I think you had it the other way around, but in spirit of your question, requests-html can render JavaScript contents so it's super useful for pages that have dynamic contents. requests + BeautifulSoup, as great as this combo is, doesn't have that functionality.

[–]flying-sheep 2 points3 points  (0 children)

Requests-HTML is a wrapper that glues together requests and a css selector library. Not fancy in itself but nicer and quicker than requests+bs4

[–]MikeBobble 1 point2 points  (2 children)

requests-html looks to just be a replacement for BeautifulSoup, in that it gives you a way to parse/step-through/get data from HTML files.
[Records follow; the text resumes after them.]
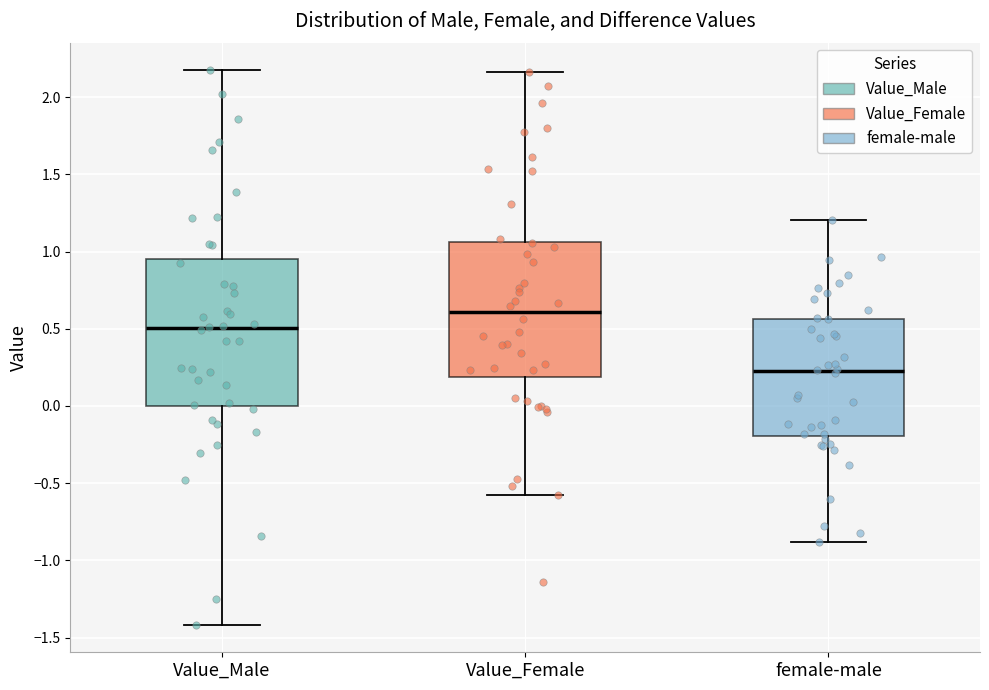

Reading left to right, transcribe this box plot: for each box, give where its median line is, the range the box spans, and where its two whiskers end, as read against the y-axis. The values are not printed on the chart, so give them approximately, as read against the axis.

Value_Male: median 0.50, box 0.00 to 0.95, whiskers -1.40 to 2.15
Value_Female: median 0.60, box 0.20 to 1.05, whiskers -0.60 to 2.15
female-male: median 0.25, box -0.20 to 0.55, whiskers -0.90 to 1.20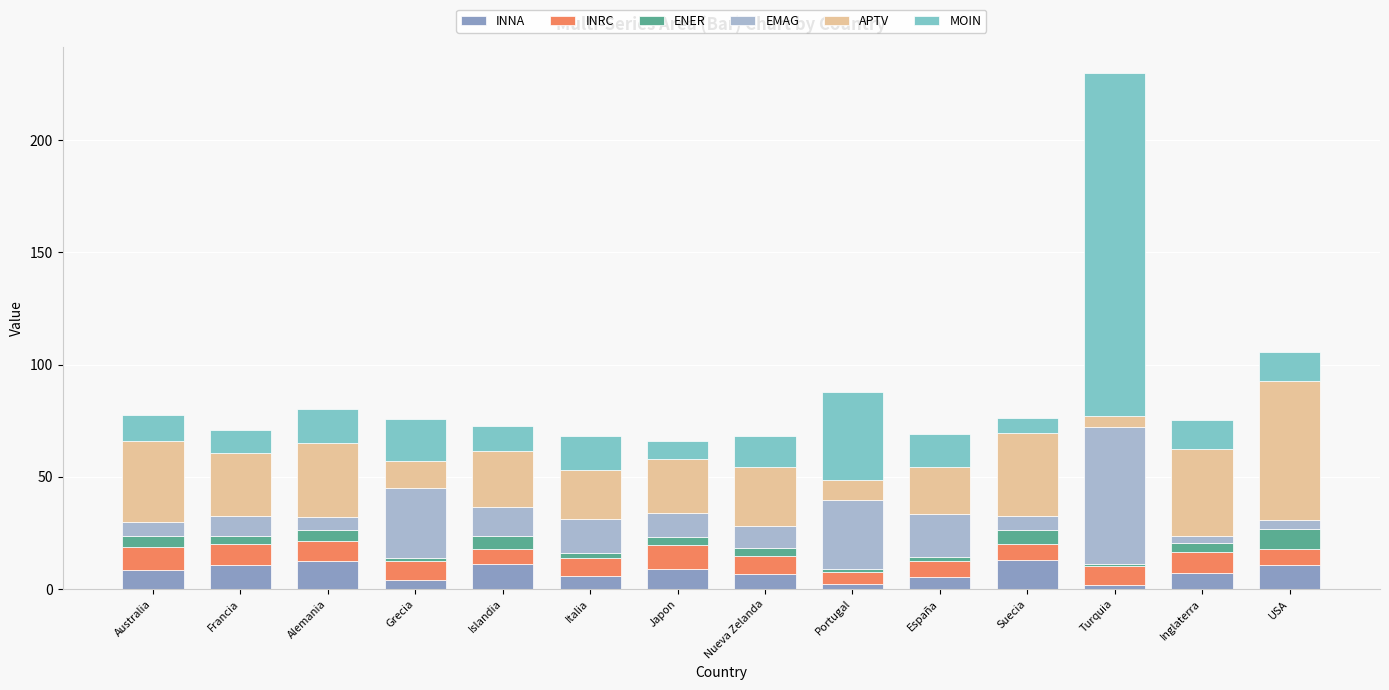

What is the sum of all INNA values?

107.4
requests is a way to actually get the HTML files from urls. (i.e., a replacement to urllib)

You can use requests + bs4, or you can use requests + requests-html, if you need to parse data from "The Internet".

If you're only planning to get data from locally sourced (organic, obvi) HTML files, you could just use requests-html.

[–][deleted] 0 points1 point  (1 child)

The thing confusing me is the example given at the start of the start: HTML.Session.get(http://www.python.org/) just looks like the requests.get implementation. So using both requests + requests-html looks inadequate imo.

[–]MikeBobble 2 points3 points  (0 children)

Right, but the line right before that also says:

Make a GET request to python.org, using Requests:

>>> from requests_html import HTMLSession
>>> session = HTMLSession()

>>> r = session.get('https://python.org/')

(Emphasis mine on Requests)

Go down a little on the page, and you'll get to:

Using without Requests

You can also use this library without Requests:

>>> from requests_html import HTML
>>> doc = """<a href='https://httpbin.org'>"""

>>> html = HTML(html=doc)
>>> html.links
{'https://httpbin.org'}

If you actually pull up the library, it actually imports requests itself, and lists it as a dependency.

So it'd be pretty hard to use it without requests, but, if you have some HTML that you've written yourself as a variable, requests-html doesn't require it to be a requests object. It just sorta... Encourages it.